* **PROVIDED DATA**:
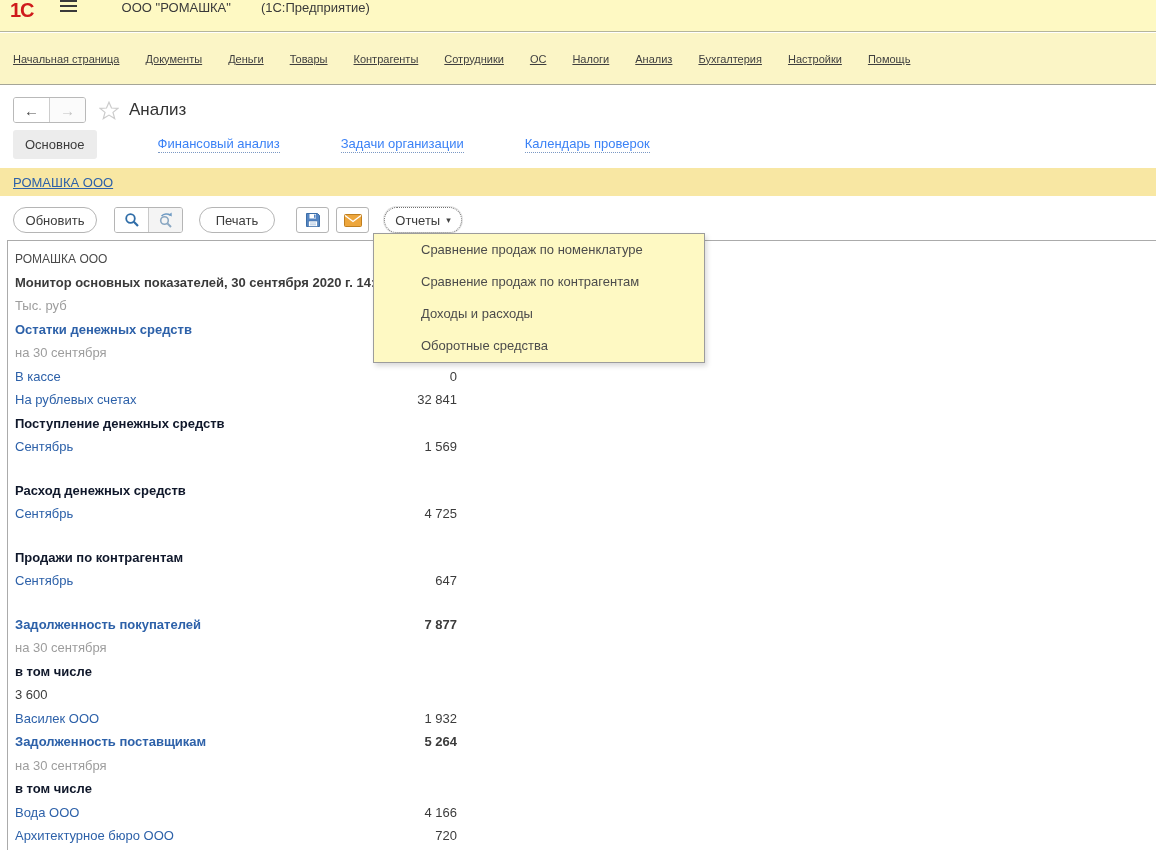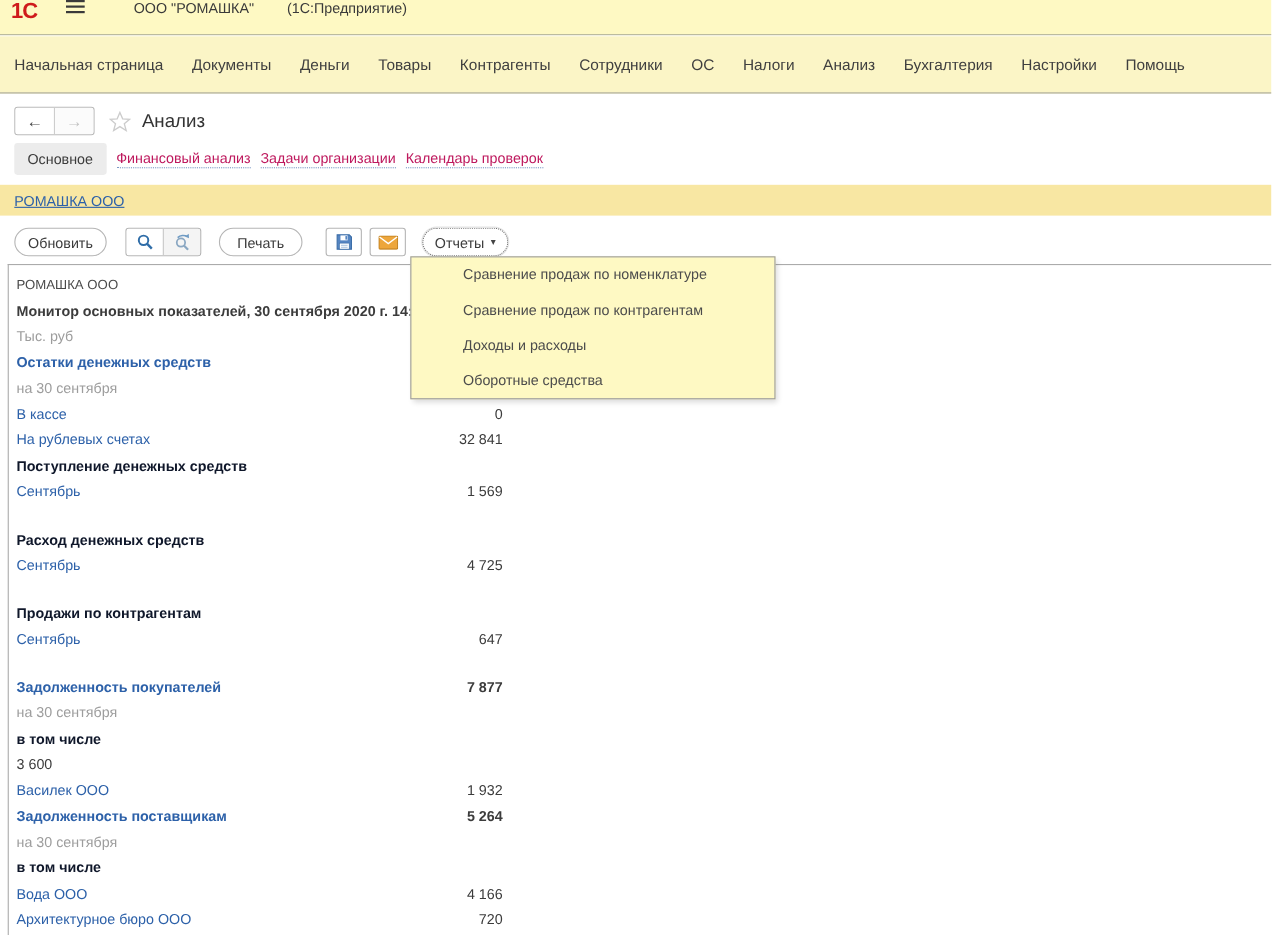--- a/index.html
+++ b/index.html
@@ -11,36 +11,36 @@
     border-bottom:1px solid #b4b49b;display:flex;align-items:flex-start;box-sizing:border-box;}
   .logo{margin-left:10px;font-size:20px;font-weight:bold;color:#cf1b1b;letter-spacing:-1px;line-height:1;}
   .hamburger{margin-left:26px;display:flex;flex-direction:column;gap:3px;cursor:pointer;}
   .hamburger span{display:block;width:17px;height:2px;background:#3a3a3a;}
   .tb-title{margin-left:45px;font-size:13px;color:#3a3a3a;}
   .tb-subtitle{margin-left:30px;font-size:13px;color:#3a3a3a;}
 
   
   .menubar{position:absolute;left:0;top:33px;width:100%;height:52px;background:#fbf5c6;
     border-bottom:1px solid #a5a597;display:flex;align-items:center;gap:26px;
-    padding-left:13px;box-sizing:border-box;font-size:14px;color:#3f3f3f;}
+    padding-left:13px;box-sizing:border-box;font-size:11px;color:#3f3f3f;text-decoration:underline;}
   .menu-item{white-space:nowrap;cursor:pointer;}
 
   
   .navrow{position:absolute;left:13px;top:97px;height:26px;display:flex;align-items:center;}
   .histgroup{display:flex;border:1px solid #b9b9b9;border-radius:3px;overflow:hidden;background:#fff;height:26px;box-sizing:border-box;}
   .histbtn{width:35px;display:flex;align-items:center;justify-content:center;font-size:15px;color:#4a4a4a;background:#fff;cursor:pointer;}
   .histbtn.disabled{border-left:1px solid #cdcdcd;color:#c3c3c3;background:#fbfbfb;cursor:default;}
   .star{margin-left:13px;display:flex;align-items:center;}
   .page-title{margin-left:10px;font-size:17px;color:#333;}
 
   
-  .tabsrow{position:absolute;left:13px;top:130px;height:29px;display:flex;align-items:center;gap:9px;font-size:13px;}
+  .tabsrow{position:absolute;left:13px;top:130px;height:29px;display:flex;align-items:center;gap:17px;font-size:13px;}
   .tab{cursor:pointer;}
   .tab.active{background:#ececec;color:#3c3c3c;padding:7px 12px;border-radius:3px;cursor:default;}
-  .tab.link{color:#be185d;border-bottom:1px dotted #7a98c4;padding-bottom:1px;}
+  .tab.link{color:#3b82f6;border-bottom:1px dotted #7a98c4;padding-bottom:1px;margin-left:44px;}
 
   
   .orgbar{position:absolute;left:0;top:168px;width:100%;height:28px;background:#f8e7a3;
     display:flex;align-items:center;padding-left:13px;box-sizing:border-box;}
   .org-link{font-size:13px;color:#2d61a9;text-decoration:underline;cursor:pointer;}
 
   
   .toolbar{position:absolute;left:13px;top:207px;height:26px;display:flex;align-items:center;}
   .btn{height:26px;background:#fff;border:1px solid #b5b5b5;border-radius:13px;font-size:13px;
     color:#3c3c3c;display:flex;align-items:center;justify-content:center;box-sizing:border-box;

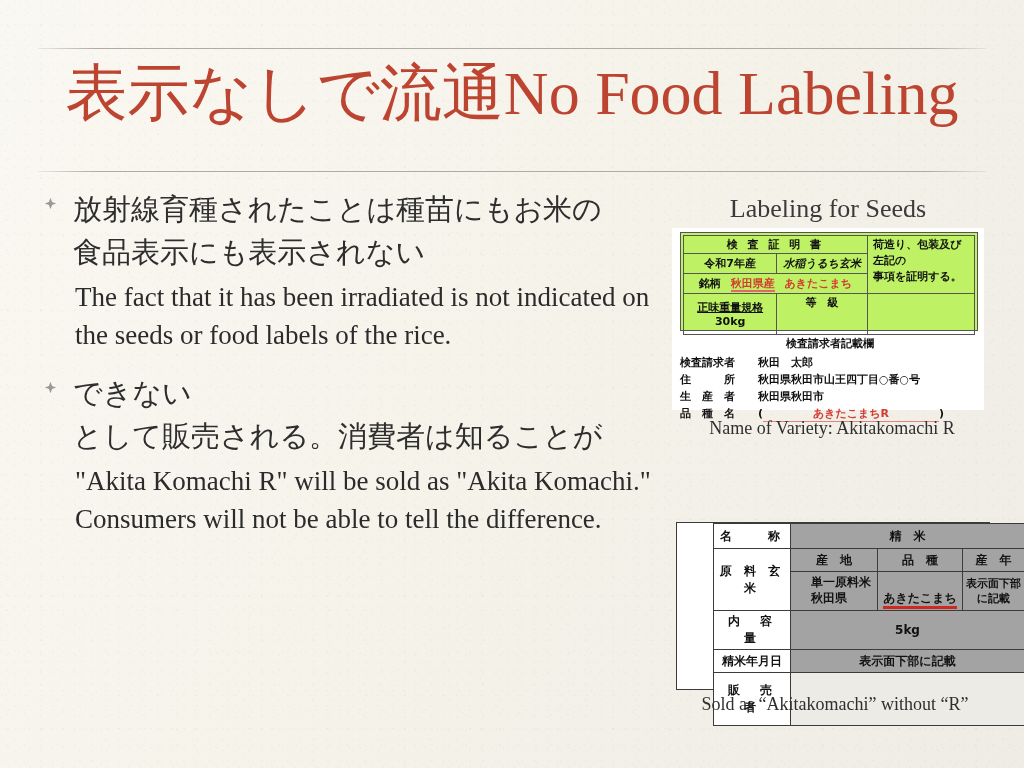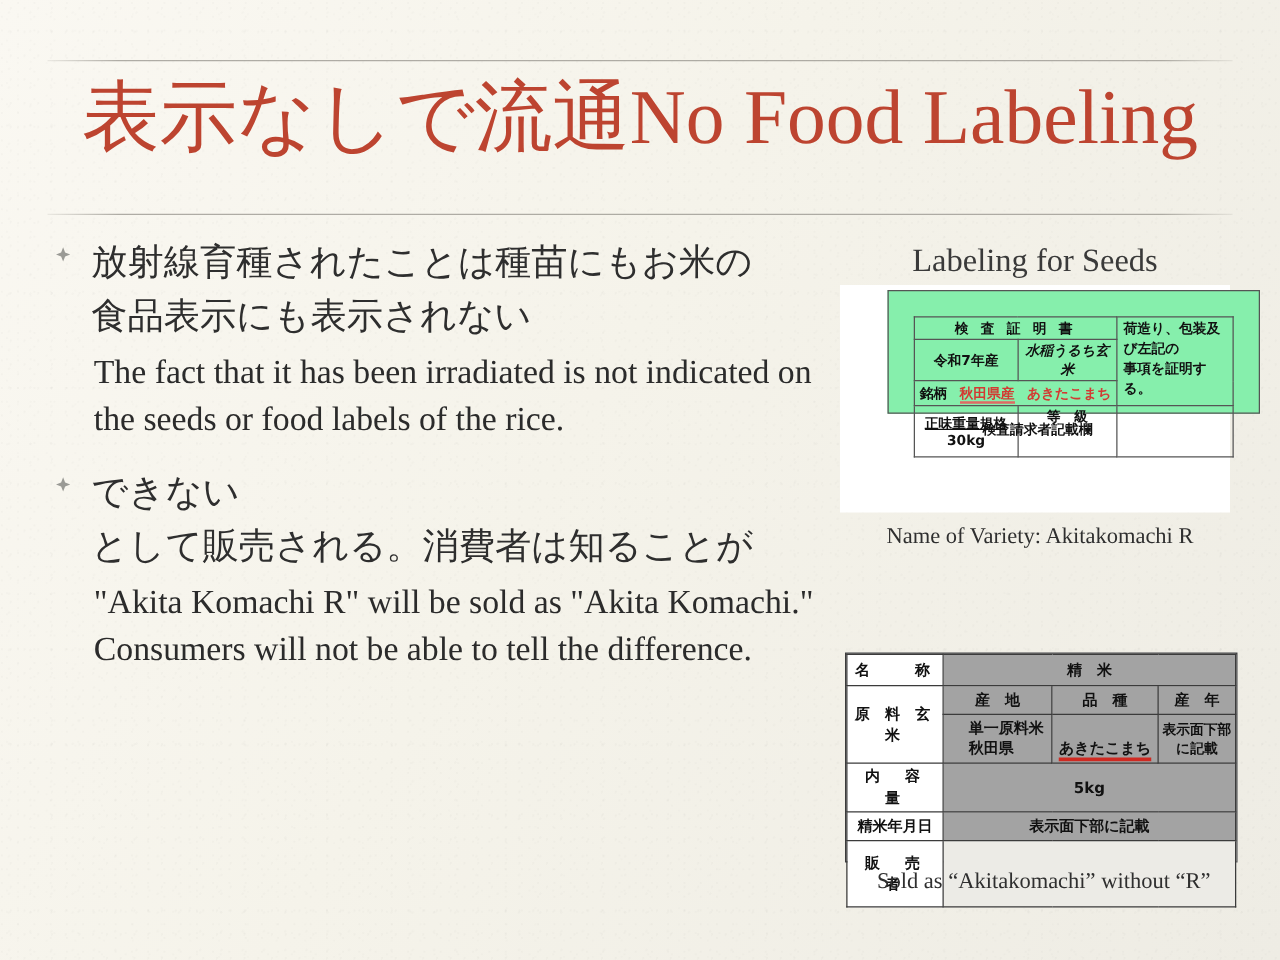--- a/index.html
+++ b/index.html
@@ -45,21 +45,21 @@
   .panel-cap { position:absolute; text-align:center; font-size:18px; color:#2f2f2f;
                font-family:"Liberation Serif", serif; }
 
   .seed-panel { position:absolute; left:672px; top:228px; width:312px; height:182px;
                 background:#ffffff; }
   .jtable { border-collapse:collapse; font-family:"DejaVu Sans","Liberation Sans",sans-serif;
             font-weight:bold; color:#111; }
 
   
   .seed-box { position:absolute; left:680px; top:232px; width:298px; height:99px;
-              border:1px solid #555; padding:20px; background:#86efac; box-sizing:border-box;margin-left:30px; }
+              border:1px solid #555; padding:2px; background:#bef264; box-sizing:border-box; }
   .seed-box table { width:100%; height:100%; border-collapse:collapse;
                     border:1px solid #555; }
   .seed-box td { border:1px solid #555; text-align:center; font-size:11px;
                  font-family:"DejaVu Sans","Liberation Sans",sans-serif; font-weight:bold;
                  color:#111; padding:1px 2px; }
   .sp { letter-spacing:3px; }
   .red { color:#d33a32; }
   .ul-red { border-bottom:2px solid #e06a63; padding-bottom:0px; }
 
   .seed-lower { position:absolute; left:680px; top:336px; width:300px;
@@ -68,21 +68,21 @@
   .seed-lower .ttl { text-align:center; margin-bottom:3px; letter-spacing:0px; }
   .seed-lower table { border-collapse:collapse; width:100%; }
   .seed-lower td { padding:1px 0; font-size:11px; vertical-align:top; }
   .lbl { width:78px; }
   .paren-line { display:inline-block; width:176px; border-bottom:1px solid #e2837d;
                 text-align:center; color:#d33a32; }
 
   
   .food-box { position:absolute; left:676px; top:522px; width:314px; height:168px;
               border:1px solid #3b3b3b; box-sizing:border-box; background:#ffffff; }
-  .food-box table { width:100%; height:100%; border-collapse:collapse; }
+  .food-box table { width:100%; height:100%; border-collapse:collapse;margin-left:36px; }
   .food-box td { border:1px solid #3b3b3b; font-size:12px; text-align:center;
                  font-family:"DejaVu Sans","Liberation Sans",sans-serif; font-weight:bold;
                  color:#111; padding:2px 2px; }
   .food-box td.lbl-c { background:#ffffff; width:72px; letter-spacing:4px; }
   .food-box td.val-c { background:#ecebe6; }
   .food-box td.val-w { background:#a3a3a3; }
   .thick-red-ul { border-bottom:3px solid #cf2a22; padding-bottom:1px; }
 </style>
 </head>
 <body>
@@ -155,20 +155,42 @@
           <div></div>
         </td>
         <td></td>
       </tr>
     </tbody>
       </table>
   </div>
 
   <div class="seed-lower">
     <div class="ttl">検査請求者記載欄</div>
+    <table>
+      <tbody>
+          <tr>
+        <td class="lbl">検査請求者</td>
+        <td>秋田　太郎</td>
+      </tr>
+      <tr>
+        <td class="lbl">住　　　所</td>
+        <td>秋田県秋田市山王四丁目○番○号</td>
+      </tr>
+      <tr>
+        <td class="lbl">生　産　者</td>
+        <td>秋田県秋田市</td>
+      </tr>
+      <tr>
+        <td class="lbl">品　種　名</td>
+        <td>
+          <span>(</span><span class="paren-line">あきたこまちR</span><span>)</span>
+        </td>
+      </tr>
+    </tbody>
+      </table>
   </div>
 
   <div class="panel-cap" style="left:672px; top:418px; width:320px;">Name of Variety: Akitakomachi R</div>
 
 
   <div class="food-box">
     <table>
       <tbody>
           <tr>
         <td class="lbl-c">名　　称</td>

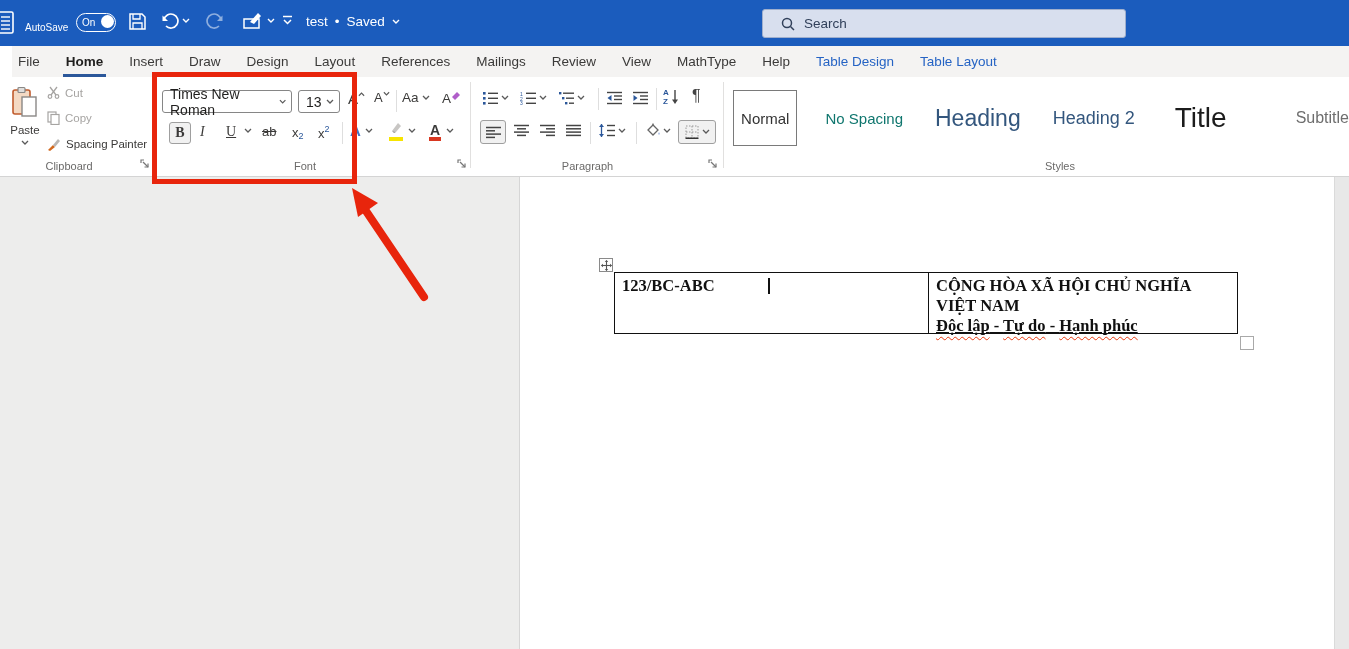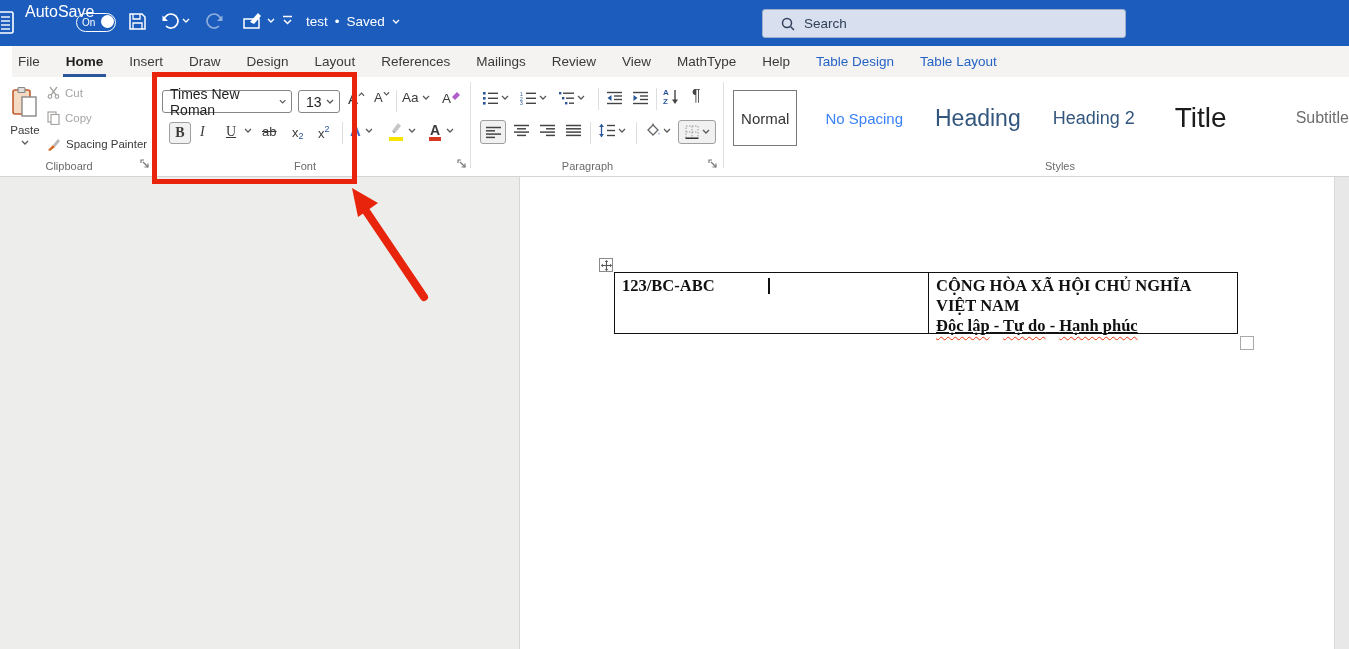--- a/index.html
+++ b/index.html
@@ -3,21 +3,21 @@
 <meta charset="utf-8">
 <style>
   * { margin:0; padding:0; box-sizing:border-box; }
   html,body { width:1349px; height:649px; overflow:hidden; }
   body { font-family:"Liberation Sans", sans-serif; position:relative; background:#fff; }
   .root { position:absolute; inset:0; width:1349px; height:649px; }
 
   
   .titlebar { position:absolute; left:0; top:0; width:1349px; height:46px; background:#1b5cbd; color:#fff; }
   .app-icon { position:absolute; left:-5px; top:11px; }
-  .autosave-label { position:absolute; left:25px; top:3px; font-size:16px; }
+  .autosave-label { position:absolute; left:25px; top:22px; font-size:10px; }
   .toggle { position:absolute; left:76px; top:13px; width:40px; height:19px; border:1.6px solid #fff; border-radius:10px; display:flex; align-items:center; cursor:pointer; }
   .toggle .on-txt { font-size:10px; margin-left:5px; }
   .toggle .knob { position:absolute; right:1.5px; top:1.2px; width:13px; height:13px; border-radius:50%; background:#fff; }
   .tb-icon { position:absolute; top:12px; display:flex; align-items:center; gap:3px; cursor:pointer; }
   .tb-icon svg { display:block; }
   .tb-icon.disabled { opacity:.5; }
   .doc-title { position:absolute; left:306px; top:14px; font-size:13.5px; display:flex; align-items:center; gap:7px; cursor:pointer; }
   .chev-w { width:8px; height:6px; fill:none; stroke:#fff; stroke-width:1.4px; }
   .searchbox { position:absolute; left:762px; top:9px; width:364px; height:29px; background:#d8dfee; border:1px solid #9fafcd; border-radius:3px; display:flex; align-items:center; gap:9px; padding-left:18px; cursor:text; }
   .searchbox span { color:#31405a; font-size:13.5px; }
@@ -54,21 +54,21 @@
   .vdiv { position:absolute; width:1px; background:#dedede; height:22px; }
 
   
   .licon { display:block; }
   .box-btn { position:absolute; border:1px solid #9f9f9f; border-radius:3px; background:#f1f1f1; display:flex; align-items:center; justify-content:center; gap:3px; cursor:pointer; }
 
   
   .styles-wrap { position:absolute; left:723px; top:10px; right:0; height:62px; overflow:hidden; display:flex; align-items:center; }
   .style-item { display:flex; align-items:center; justify-content:center; cursor:pointer; white-space:nowrap; }
   .style-normal { width:104px; height:56px; border:1px solid #7a7a7a; background:#fff; font-size:15px; color:#333; margin-left:10px; }
-  .style-nospacing { font-size:15px; color:#3b82f6; margin-left:28px; }
+  .style-nospacing { font-size:15px; color:#0f766e; margin-left:28px; }
   .style-heading { font-size:23px; color:#33567d; margin-left:32px; }
   .style-heading2 { font-size:18px; color:#33567d; margin-left:32px; }
   .style-title { font-size:28px; color:#1c1c1c; margin-left:40px; }
   .style-subtitle { font-size:16px; color:#6e6e6e; margin-left:69px; }
 
   
   .workspace { position:absolute; left:0; top:177px; width:1349px; height:472px; background:#ededec; }
   .page { position:absolute; left:519px; top:0; width:815px; height:472px; background:#fff; border-left:1px solid #d6d6d6; }
   .scroll-strip { position:absolute; left:1334px; top:0; width:15px; height:472px; background:#e8e8e8; border-left:1px solid #dadada; cursor:pointer; }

* **REQUEST**: Using the listing above, pull out all lines that hold the word "label".

* **SOLVED EXERCISE**:
-  .autosave-label { position:absolute; left:25px; top:3px; font-size:16px; }
+  .autosave-label { position:absolute; left:25px; top:22px; font-size:10px; }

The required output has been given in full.